Sandboxes play a pivotal role in this secure ALM framework for Agentforce. They provide isolated environments within the Salesforce ecosystem where developers can:
- Prototype and Experiment: Safely test new Agentforce features, modify existing agent behaviors, and experiment with different configurations without impacting live customer interactions or core business processes.
- Conduct Thorough Testing: Rigorously test Agentforce agent behavior, identify potential issues, and refine their performance within the secure sandbox environment before deploying to production.
- Minimize Risks: Identify and mitigate potential risks, such as data breaches, service disruptions, and compliance violations, early in the Agentforce development cycle, minimizing the impact on live systems.
A Practical Example: Implementing Warranty Transfers
Let’s consider the implementation of warranty transfer functionality for an e-commerce customer using Agentforce.

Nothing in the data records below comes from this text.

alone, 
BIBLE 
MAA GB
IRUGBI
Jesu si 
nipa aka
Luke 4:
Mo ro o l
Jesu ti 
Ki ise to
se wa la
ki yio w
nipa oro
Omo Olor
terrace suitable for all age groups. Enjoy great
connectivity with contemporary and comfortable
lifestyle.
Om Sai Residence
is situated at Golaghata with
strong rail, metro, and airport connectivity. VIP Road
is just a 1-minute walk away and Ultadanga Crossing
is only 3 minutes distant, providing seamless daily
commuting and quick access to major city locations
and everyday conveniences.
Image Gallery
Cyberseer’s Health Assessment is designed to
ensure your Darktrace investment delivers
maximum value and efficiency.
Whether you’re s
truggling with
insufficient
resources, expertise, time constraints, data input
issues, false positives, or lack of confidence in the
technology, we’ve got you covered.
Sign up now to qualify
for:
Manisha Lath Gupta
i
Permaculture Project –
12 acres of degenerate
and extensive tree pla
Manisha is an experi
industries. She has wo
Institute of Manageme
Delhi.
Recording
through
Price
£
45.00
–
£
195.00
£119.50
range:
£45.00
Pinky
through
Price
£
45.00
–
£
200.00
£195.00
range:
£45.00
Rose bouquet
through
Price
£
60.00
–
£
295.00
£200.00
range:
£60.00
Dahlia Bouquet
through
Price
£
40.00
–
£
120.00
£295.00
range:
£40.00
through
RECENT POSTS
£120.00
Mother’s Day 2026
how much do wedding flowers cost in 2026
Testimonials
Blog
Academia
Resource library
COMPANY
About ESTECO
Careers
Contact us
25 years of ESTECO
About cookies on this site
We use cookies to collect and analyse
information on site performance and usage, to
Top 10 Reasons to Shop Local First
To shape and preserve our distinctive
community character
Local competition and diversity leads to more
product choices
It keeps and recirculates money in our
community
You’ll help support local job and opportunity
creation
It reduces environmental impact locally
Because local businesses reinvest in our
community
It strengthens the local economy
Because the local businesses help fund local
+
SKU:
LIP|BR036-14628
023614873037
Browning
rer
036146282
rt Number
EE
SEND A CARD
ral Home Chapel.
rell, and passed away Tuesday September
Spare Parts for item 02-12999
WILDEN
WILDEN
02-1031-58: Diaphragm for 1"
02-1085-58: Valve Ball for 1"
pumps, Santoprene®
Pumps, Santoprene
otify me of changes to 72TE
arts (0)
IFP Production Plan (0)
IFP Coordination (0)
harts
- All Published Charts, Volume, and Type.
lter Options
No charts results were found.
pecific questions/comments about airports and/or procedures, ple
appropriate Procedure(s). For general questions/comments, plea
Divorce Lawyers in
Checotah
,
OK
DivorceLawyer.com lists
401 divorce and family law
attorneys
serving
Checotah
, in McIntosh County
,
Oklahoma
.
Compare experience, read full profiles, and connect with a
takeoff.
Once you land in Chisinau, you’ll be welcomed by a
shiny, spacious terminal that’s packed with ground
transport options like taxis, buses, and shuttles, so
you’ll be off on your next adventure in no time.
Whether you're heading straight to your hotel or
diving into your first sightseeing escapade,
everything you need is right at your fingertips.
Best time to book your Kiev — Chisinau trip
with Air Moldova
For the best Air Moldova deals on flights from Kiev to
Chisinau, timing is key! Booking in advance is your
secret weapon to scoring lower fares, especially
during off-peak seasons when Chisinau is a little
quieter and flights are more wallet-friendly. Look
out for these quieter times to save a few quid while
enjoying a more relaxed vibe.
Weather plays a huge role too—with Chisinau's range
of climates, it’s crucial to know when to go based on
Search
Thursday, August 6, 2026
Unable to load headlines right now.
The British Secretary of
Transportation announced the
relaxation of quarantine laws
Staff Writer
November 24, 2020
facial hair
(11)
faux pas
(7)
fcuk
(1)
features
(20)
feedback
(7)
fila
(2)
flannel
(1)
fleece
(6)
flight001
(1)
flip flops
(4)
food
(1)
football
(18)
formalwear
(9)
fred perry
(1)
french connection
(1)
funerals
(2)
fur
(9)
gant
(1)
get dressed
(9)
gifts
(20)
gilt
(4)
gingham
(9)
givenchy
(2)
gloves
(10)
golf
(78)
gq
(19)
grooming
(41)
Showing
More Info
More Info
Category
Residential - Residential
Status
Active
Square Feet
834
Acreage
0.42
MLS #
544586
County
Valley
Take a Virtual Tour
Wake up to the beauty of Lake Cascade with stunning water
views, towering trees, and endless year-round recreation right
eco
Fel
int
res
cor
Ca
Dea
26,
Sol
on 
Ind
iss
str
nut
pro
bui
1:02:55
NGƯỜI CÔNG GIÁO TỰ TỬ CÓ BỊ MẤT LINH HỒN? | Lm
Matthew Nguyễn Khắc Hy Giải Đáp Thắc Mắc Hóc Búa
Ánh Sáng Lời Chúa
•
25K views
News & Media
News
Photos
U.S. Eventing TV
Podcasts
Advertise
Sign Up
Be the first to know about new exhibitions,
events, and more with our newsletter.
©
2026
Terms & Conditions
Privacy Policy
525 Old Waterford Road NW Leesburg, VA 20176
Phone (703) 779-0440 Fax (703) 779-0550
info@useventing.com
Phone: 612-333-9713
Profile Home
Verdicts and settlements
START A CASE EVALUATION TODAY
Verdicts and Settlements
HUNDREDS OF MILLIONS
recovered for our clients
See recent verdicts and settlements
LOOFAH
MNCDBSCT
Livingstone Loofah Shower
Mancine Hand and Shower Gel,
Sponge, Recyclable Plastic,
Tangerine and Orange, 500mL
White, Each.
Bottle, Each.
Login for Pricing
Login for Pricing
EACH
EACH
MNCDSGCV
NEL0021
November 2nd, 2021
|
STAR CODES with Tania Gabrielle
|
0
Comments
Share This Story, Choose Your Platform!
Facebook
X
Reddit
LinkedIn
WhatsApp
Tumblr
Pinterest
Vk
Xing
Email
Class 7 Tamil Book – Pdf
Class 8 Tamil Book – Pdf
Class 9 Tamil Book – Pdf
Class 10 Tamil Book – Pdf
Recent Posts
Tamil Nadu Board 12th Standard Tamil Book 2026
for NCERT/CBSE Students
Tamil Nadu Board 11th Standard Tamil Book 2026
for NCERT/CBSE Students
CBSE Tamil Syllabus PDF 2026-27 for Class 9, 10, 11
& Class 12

Development in a Salesforce Sandbox: Developers can utilize a sandbox to build and test the new Agentforce action that triggers the warranty transfer process. With data cloud support inside a sandbox, we can provide the critical data layer needed for succesful Agentforce implementations. The developers can experiment with different logic, integrate with relevant Salesforce objects and flows, and refine the agent’s behavior without affecting live customer interactions or core business processes.

Rigorous Testing within the Sandbox: While there is built in testing capability inside the Agent Builder for turn by turn testing, given the non deterministic nature of the agents, we need more thorough testing to ensure we have the required results. With Testing Center, developers can test their changes across hundreds of test cases and iterate them to perfection.

Controlled Deployment to Production: Once thoroughly tested and validated in the sandbox, the changes can be carefully packaged and deployed to production Salesforce environments using familiar tools — thanks to the Metadata API support.

And thats how we can make Agentforce implementations real for our enterprise customers. By integrating security throughout our development process. We can drive innovation while maintaining trust and ensuring compliance.